Blog Post
Richardson v. Commission on Human Rights & Opportunities, No. 06-0474 (2d Cir. July 7, 2008)
Posted by: Paul Mollica
July 07, 2008
Topic: Daily Developments in EEO Law
The Second Circuit splits with the Seventh Circuit's decision in EEOC v. Board of Governors, 957 F.2d 424 (7th Cir.), cert. denied, 506 U.S. 906 (1992), and holds that it is not unlawful retaliation under Title VII for a collective bargaining agreement to provide that an employee must forfeit her right to grieve a complaint when she files a charge with the EEOC about the same action.
Richardson v. Comm’n on Human Rights & Opportunities, No. 06-0474 (2d Cir. July 7, 2008): In this case, the CBA governing the workplace -- coincidently, a state agency charge with enforcing state civil rights laws -- provided that "disputes over claimed unlawful discrimination shall be subject to the grievance procedure but shall not be arbitrable if a complaint is filed with the Commission on Human Rights and Opportunities [CHRO] arising from the same common nucleus of operative fact" [Article 15, Section 10]. Hence, under this provision, the employee's union withdrew a grievance filed on behalf of the plaintiff upon discovering that the plaintiff also filed a charge with the CHRO, cross-filed with the EEOC.

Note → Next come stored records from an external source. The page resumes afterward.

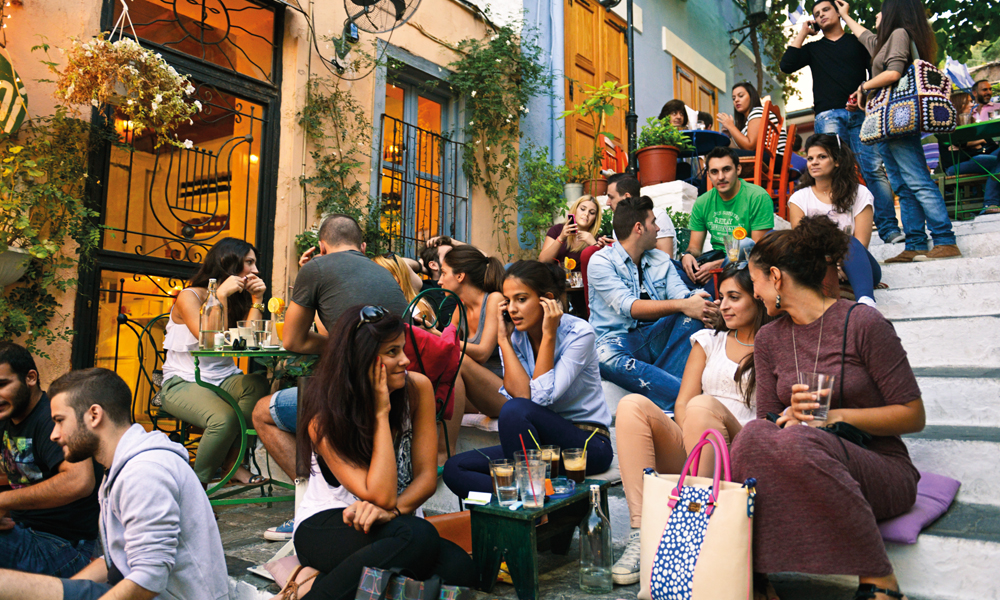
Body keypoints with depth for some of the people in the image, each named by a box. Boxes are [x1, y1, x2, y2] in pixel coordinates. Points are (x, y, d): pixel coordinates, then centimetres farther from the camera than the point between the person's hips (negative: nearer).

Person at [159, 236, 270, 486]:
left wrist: (256, 300, -2)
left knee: (257, 384, -29)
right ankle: (196, 484, -12)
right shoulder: (189, 296, -4)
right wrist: (221, 296, -19)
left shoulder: (237, 298, 14)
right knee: (224, 418, -35)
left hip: (223, 380, 6)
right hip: (183, 382, -5)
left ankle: (232, 463, -16)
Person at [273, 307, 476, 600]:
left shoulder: (417, 388, -6)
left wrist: (393, 510, -25)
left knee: (459, 570, -28)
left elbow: (427, 475, -5)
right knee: (419, 537, -35)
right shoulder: (324, 419, -15)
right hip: (326, 526, -5)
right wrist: (381, 413, -23)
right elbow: (382, 496, -24)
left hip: (397, 524, 5)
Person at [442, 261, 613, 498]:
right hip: (541, 443, 6)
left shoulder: (579, 333, -14)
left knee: (514, 411, -32)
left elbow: (541, 397, -22)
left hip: (588, 444, -5)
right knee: (454, 468, -11)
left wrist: (548, 336, -21)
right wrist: (503, 340, -14)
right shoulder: (515, 336, 0)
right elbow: (520, 393, -15)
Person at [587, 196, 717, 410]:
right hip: (618, 340, -5)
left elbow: (681, 295, -1)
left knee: (696, 305, -19)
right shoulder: (601, 261, -5)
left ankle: (656, 379, -27)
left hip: (657, 339, 5)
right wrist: (682, 305, -30)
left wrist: (705, 307, -26)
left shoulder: (661, 260, 15)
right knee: (606, 357, -39)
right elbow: (629, 307, -19)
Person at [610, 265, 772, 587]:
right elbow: (681, 404, 13)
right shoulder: (709, 341, 23)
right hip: (687, 452, 4)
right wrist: (694, 439, -8)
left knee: (703, 405, -33)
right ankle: (641, 533, -31)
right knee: (633, 404, -21)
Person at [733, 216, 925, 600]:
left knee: (800, 441, -37)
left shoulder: (862, 323, -7)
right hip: (800, 469, 3)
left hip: (880, 471, -3)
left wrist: (835, 416, -17)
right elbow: (767, 419, 9)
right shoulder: (769, 339, 9)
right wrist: (789, 415, -15)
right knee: (753, 435, -30)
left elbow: (913, 415, -5)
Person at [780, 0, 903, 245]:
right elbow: (786, 65, 5)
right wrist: (802, 33, 10)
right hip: (828, 115, 0)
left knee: (874, 169, -11)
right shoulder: (813, 48, 22)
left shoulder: (858, 41, 19)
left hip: (859, 113, 0)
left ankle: (889, 229, -12)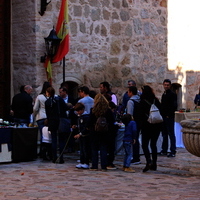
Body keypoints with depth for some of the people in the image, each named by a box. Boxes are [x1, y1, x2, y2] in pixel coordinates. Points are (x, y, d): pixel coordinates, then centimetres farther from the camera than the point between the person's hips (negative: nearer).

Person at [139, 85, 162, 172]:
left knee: (144, 144, 2)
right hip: (157, 126, 5)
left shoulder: (142, 102, -10)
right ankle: (154, 164, 14)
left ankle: (149, 161, -19)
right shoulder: (156, 101, 3)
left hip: (147, 126, -4)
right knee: (153, 144, 13)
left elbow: (140, 115, -9)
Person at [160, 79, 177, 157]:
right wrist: (162, 114, 11)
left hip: (169, 118, -8)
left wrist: (169, 115, -14)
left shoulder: (172, 94, -8)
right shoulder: (163, 94, 16)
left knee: (171, 134, -6)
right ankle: (164, 150, 17)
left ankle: (173, 151, -4)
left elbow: (174, 106, -14)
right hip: (163, 117, 8)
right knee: (164, 134, 12)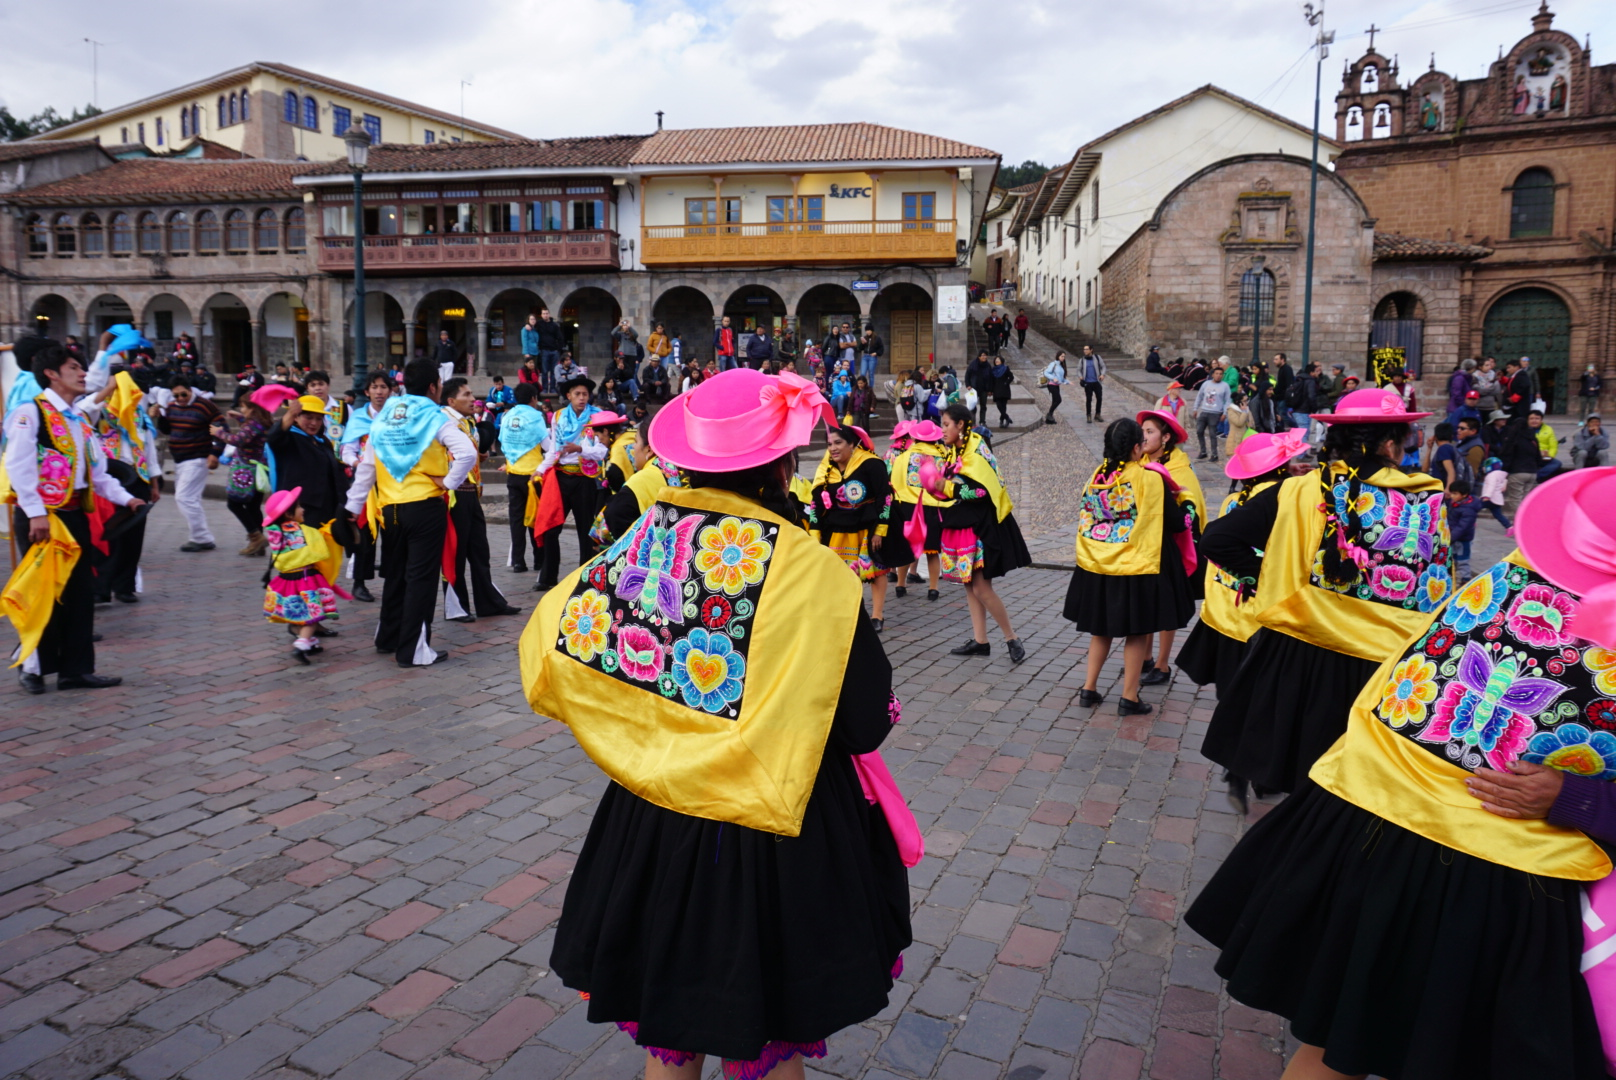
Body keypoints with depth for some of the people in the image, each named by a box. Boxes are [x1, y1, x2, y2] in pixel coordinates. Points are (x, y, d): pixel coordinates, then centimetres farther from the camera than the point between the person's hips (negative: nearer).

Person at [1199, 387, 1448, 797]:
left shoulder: (1298, 494, -8)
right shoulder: (1428, 500, -3)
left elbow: (1215, 540, -8)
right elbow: (1440, 591, 5)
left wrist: (1269, 577, 2)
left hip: (1295, 662, -1)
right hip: (1393, 673, 1)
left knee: (1283, 784, 15)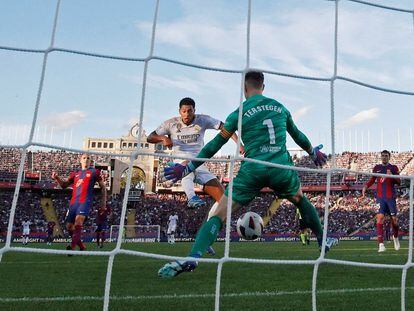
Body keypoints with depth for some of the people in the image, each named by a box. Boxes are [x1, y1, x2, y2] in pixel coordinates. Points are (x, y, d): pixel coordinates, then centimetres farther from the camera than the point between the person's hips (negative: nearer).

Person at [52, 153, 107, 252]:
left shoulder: (94, 172, 9)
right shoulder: (75, 174, 20)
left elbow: (103, 187, 12)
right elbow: (64, 185, 22)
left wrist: (103, 201, 5)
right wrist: (57, 178, 3)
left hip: (85, 201, -5)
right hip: (73, 202, 5)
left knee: (78, 221, -26)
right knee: (69, 226, 4)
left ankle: (72, 247, -31)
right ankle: (82, 247, 19)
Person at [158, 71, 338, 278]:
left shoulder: (239, 113, 2)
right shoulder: (280, 107, 13)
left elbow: (215, 145, 2)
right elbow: (297, 135, 27)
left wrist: (188, 168, 9)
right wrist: (313, 152, 45)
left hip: (252, 170, -3)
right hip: (281, 168, 4)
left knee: (219, 214, -1)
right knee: (300, 199, 33)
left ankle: (192, 258, -17)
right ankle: (323, 241, 41)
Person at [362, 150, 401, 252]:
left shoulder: (393, 168, 5)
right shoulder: (376, 168, 10)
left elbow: (399, 182, -3)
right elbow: (372, 180, 17)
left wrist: (392, 176, -22)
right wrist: (365, 187, -1)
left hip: (391, 197, 0)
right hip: (380, 197, 0)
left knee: (394, 219, 6)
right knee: (380, 218, -13)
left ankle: (395, 237, 37)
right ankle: (381, 244, -17)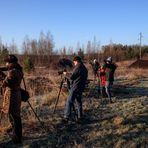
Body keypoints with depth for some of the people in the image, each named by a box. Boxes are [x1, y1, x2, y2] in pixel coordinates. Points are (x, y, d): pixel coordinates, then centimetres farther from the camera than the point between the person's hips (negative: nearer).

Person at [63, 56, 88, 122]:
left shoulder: (77, 68, -14)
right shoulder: (85, 69, 11)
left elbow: (72, 77, -13)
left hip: (75, 87, -8)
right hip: (81, 88, 8)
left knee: (69, 102, -4)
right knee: (79, 102, 16)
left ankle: (67, 116, -7)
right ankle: (80, 116, 17)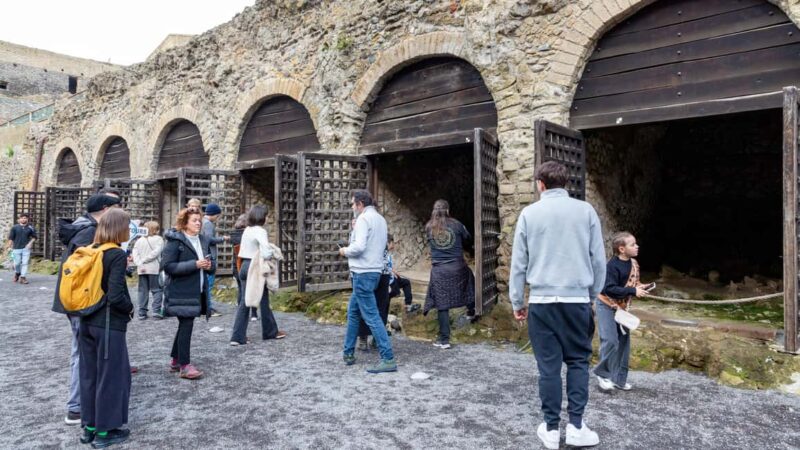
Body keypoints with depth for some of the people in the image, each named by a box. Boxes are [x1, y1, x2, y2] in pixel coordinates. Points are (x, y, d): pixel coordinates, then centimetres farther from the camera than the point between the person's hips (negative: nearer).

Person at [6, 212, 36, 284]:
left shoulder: (30, 228, 3)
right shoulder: (14, 227, 2)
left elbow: (34, 237, 12)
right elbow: (11, 238, 3)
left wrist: (30, 243, -4)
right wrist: (10, 247, -1)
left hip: (26, 248, 0)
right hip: (17, 248, 0)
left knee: (25, 263, -5)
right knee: (17, 263, 7)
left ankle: (23, 277, 0)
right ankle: (17, 273, 34)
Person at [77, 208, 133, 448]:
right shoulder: (117, 254, -17)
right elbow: (116, 296, -23)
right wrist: (130, 308, -6)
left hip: (87, 321, 7)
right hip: (109, 324, -7)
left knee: (89, 373, 16)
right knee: (111, 375, 5)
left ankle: (89, 426, 27)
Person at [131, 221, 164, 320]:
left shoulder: (139, 240, 10)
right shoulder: (158, 239, -3)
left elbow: (135, 253, 0)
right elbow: (156, 252, -15)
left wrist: (139, 263, -8)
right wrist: (144, 260, -8)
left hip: (142, 270, 4)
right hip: (154, 269, -4)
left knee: (143, 291, 10)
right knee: (156, 290, 3)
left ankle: (142, 313, 10)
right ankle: (156, 311, -6)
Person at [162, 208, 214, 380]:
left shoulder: (203, 240, 12)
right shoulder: (175, 241, -10)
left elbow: (212, 261, 21)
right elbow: (167, 266, -17)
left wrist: (209, 264, -4)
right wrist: (194, 264, -23)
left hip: (198, 291, 7)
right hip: (182, 292, -7)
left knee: (185, 325, 15)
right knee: (186, 325, -8)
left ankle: (175, 360, 28)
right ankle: (184, 365, 0)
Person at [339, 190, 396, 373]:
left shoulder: (364, 219, -12)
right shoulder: (380, 219, 15)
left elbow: (359, 246, -23)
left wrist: (345, 251, -4)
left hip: (363, 273, -10)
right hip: (374, 271, 10)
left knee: (371, 317, -8)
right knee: (353, 312, 19)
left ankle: (388, 359, -7)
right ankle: (348, 353, 28)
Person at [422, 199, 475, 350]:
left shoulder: (429, 227, 1)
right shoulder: (456, 224, -3)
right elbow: (467, 238, 11)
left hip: (438, 269, 1)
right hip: (457, 266, 0)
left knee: (442, 304, 4)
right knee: (469, 279, 32)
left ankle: (444, 339, 6)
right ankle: (471, 311, 44)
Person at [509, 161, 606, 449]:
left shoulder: (529, 213, 0)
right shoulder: (586, 211, 2)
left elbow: (518, 262, 2)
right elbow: (599, 259, 4)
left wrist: (517, 301, 10)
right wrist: (593, 293, 18)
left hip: (542, 301, 0)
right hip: (577, 300, 1)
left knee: (548, 365, 6)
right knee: (578, 361, 13)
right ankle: (576, 426, 12)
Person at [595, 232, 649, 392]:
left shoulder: (633, 263, 1)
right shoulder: (613, 265, -23)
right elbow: (609, 289, -28)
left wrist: (639, 287, -6)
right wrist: (633, 291, -28)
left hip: (621, 306, 8)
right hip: (606, 305, -8)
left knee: (624, 341, 8)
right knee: (610, 341, -14)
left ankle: (619, 378, 18)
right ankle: (603, 373, 5)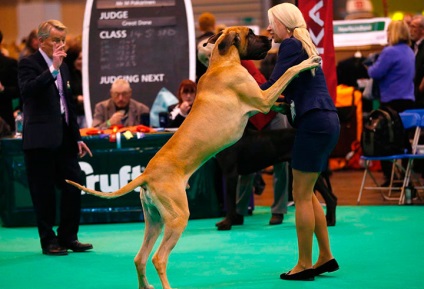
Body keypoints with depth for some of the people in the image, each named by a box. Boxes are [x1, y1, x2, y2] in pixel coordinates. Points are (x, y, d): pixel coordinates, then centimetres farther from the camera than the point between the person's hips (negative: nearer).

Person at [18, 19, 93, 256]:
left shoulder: (63, 67, 17)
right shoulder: (29, 64, -5)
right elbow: (27, 90, -25)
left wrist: (77, 137, 21)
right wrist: (53, 68, -27)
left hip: (64, 138, 7)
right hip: (41, 139, -7)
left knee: (74, 187, 6)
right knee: (44, 192, 0)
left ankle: (68, 237, 16)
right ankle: (49, 241, 9)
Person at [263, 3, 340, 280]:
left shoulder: (291, 45, -9)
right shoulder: (301, 46, 20)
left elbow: (273, 86, -15)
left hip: (314, 123, -10)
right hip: (325, 122, 10)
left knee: (301, 195, -3)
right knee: (307, 193, 16)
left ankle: (305, 265, 3)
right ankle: (326, 257, 20)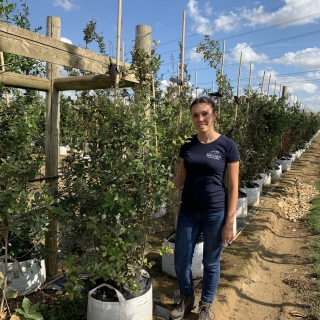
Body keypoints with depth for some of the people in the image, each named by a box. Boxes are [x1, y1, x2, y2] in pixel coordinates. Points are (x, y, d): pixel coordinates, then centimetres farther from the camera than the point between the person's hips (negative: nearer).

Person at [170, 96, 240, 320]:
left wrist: (229, 222, -8)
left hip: (215, 213, -3)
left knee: (211, 263, 13)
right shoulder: (187, 146, 1)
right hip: (188, 212, 4)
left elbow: (233, 186, -6)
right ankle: (187, 299, 40)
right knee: (181, 262, 12)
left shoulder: (227, 146, -9)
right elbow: (181, 178, 9)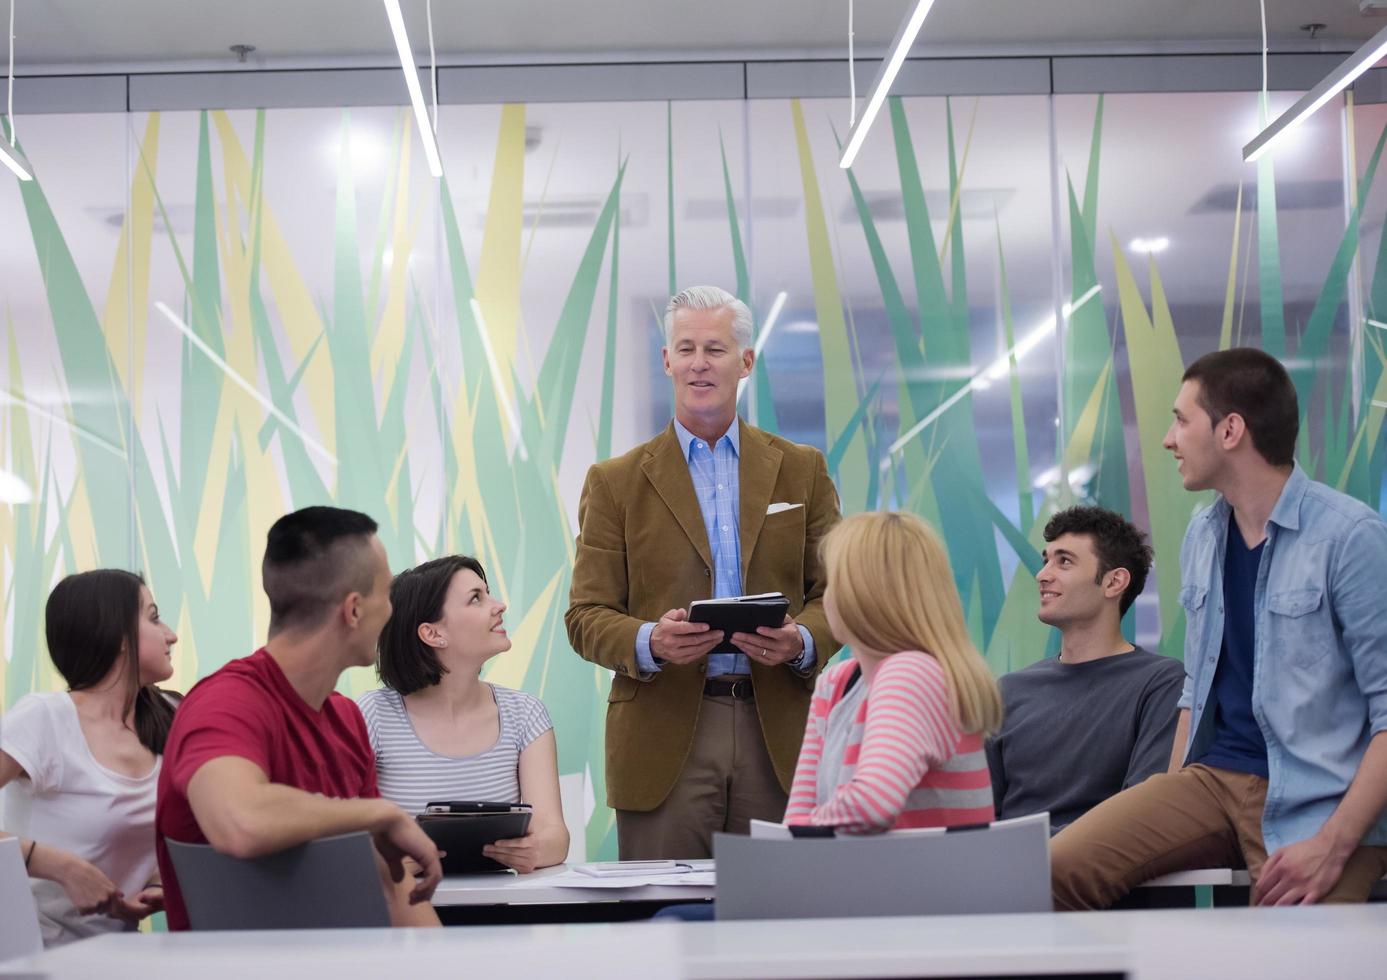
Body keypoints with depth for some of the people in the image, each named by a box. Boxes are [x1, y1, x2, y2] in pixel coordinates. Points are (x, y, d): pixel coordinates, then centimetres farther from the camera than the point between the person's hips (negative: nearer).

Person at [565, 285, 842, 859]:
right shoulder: (616, 482, 6)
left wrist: (801, 641, -12)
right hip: (664, 740, -1)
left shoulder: (802, 470, 12)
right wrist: (650, 641, -17)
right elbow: (586, 616, 3)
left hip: (778, 736, 1)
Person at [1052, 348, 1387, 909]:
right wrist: (1165, 820, 11)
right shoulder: (1202, 536, 12)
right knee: (1060, 871, -13)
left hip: (1317, 802, -6)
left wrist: (1333, 846, -21)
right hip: (1213, 779, 6)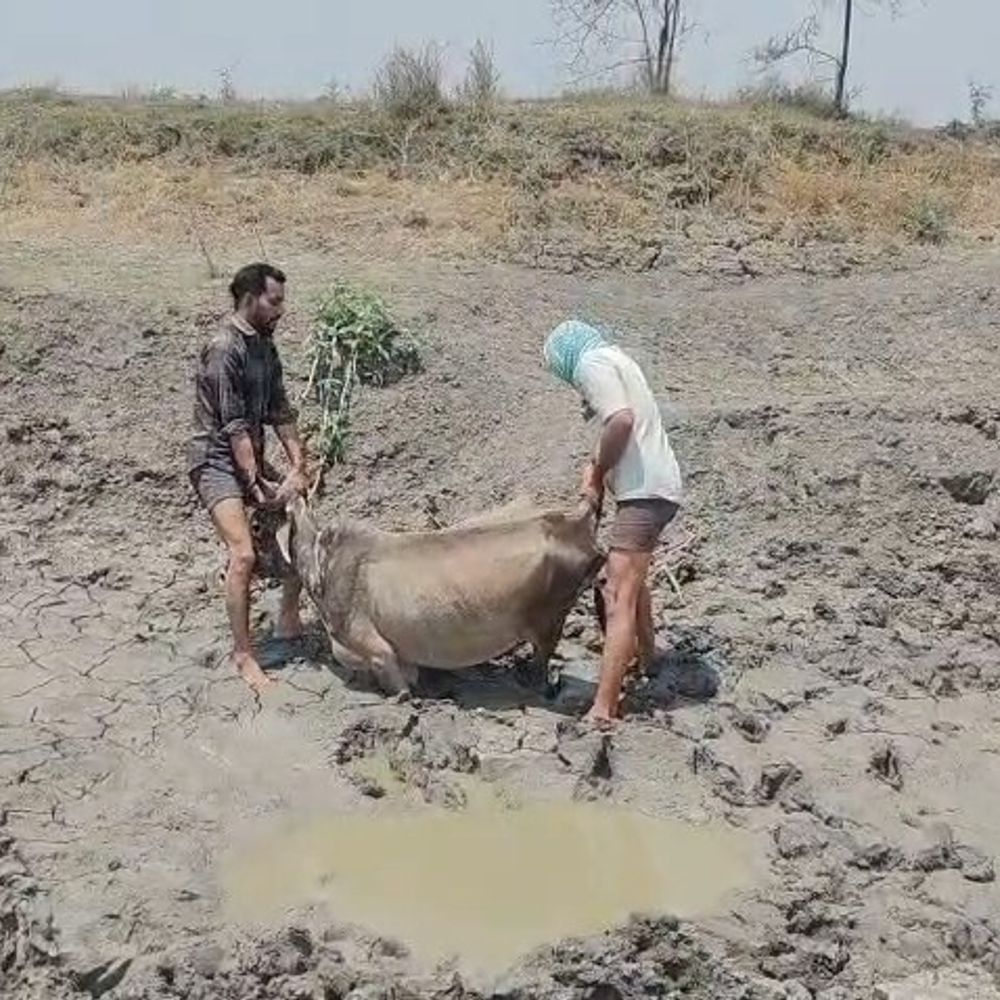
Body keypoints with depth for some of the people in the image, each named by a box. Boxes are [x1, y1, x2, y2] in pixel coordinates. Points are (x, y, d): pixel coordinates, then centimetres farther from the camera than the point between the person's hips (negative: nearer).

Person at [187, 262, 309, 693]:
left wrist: (298, 467, -4)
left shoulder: (265, 347, 8)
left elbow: (280, 412, 6)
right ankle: (243, 654, -12)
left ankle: (288, 621, 22)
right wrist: (256, 483, -24)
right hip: (216, 460, -9)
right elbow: (234, 425, -22)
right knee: (243, 553, -22)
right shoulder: (223, 350, -19)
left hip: (251, 459, 9)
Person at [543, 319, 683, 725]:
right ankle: (646, 660, 51)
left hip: (644, 493, -10)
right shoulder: (614, 359, 21)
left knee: (619, 598, -15)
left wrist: (597, 474, -11)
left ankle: (602, 710, -19)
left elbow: (621, 421, -24)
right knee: (632, 578, 31)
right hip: (659, 489, 10)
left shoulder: (592, 363, -9)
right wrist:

The plaintiff argued that the above-quoted CBA provision violated Title VII on its face, because it deprived her of the right enjoyed under the CBA to arbitrate a grievance solely by virtue of her having filed a charge. But the Second Circuit, affirming summary judgment for the agency, held that the provision violated neither the anti-retaliation provisions of Title VII, 42 U.S.C. § 2000e-3(a), nor the judge-created prohibition against prospective waivers of Title VII rights enshrined in Alexander v. Gardner-Denver Co., 415 U.S. 36, 45 (1974).
Concerning the anti-retaliation theory, the panel found that depriving an employee of the right to file a grievance did not constitute a "materially adverse action." Citing to and quoting United States v. N.Y. City Transit Auth., 97 F.3d 672, 677 (2d Cir. 1996), the panel held that such "[r]easonable defensive measures do not violate the anti-retaliation provision of Title VII, even though such steps are adverse to the charging employee and result in differential treatment." Moreover, "[t]he policy embodied by the CBA's election-of-remedies provision also avoids duplicative proceedings in the two fora maintained by the employer for adjudicating claims of discrimination without affecting a complainant's work, working conditions, or compensation. It does not foreclose other avenues of relief, such as the right to pursue claims in federal court which was at issue in Gardner-Denver, or the right to pursue claims with non-CHRO bodies such as the EEOC. Indeed, the CBA does not appear even to foreclose subsequent filing of claims with the CHRO."
As to the latter theory, the panel held that "Richardson remained free to file a charge with the EEOC, as she did, and to pursue a Title VII action in federal court, as she has. She did not prospectively waive any of her Title VII rights, nor did her union do so on her behalf." Indeed, the court endorsed the provision as "a rather sensible outcome of the collective bargaining process. It makes sense that an employer might not wish to "retain legal counsel to deal with discrimination claims and take other steps reasonably designed to prepare for and assist in the defense" of a lawsuit while simultaneously preparing for an arbitration hearing on the same issue. . . . And it also makes sense that a union might want to deploy its scarce resources selectively."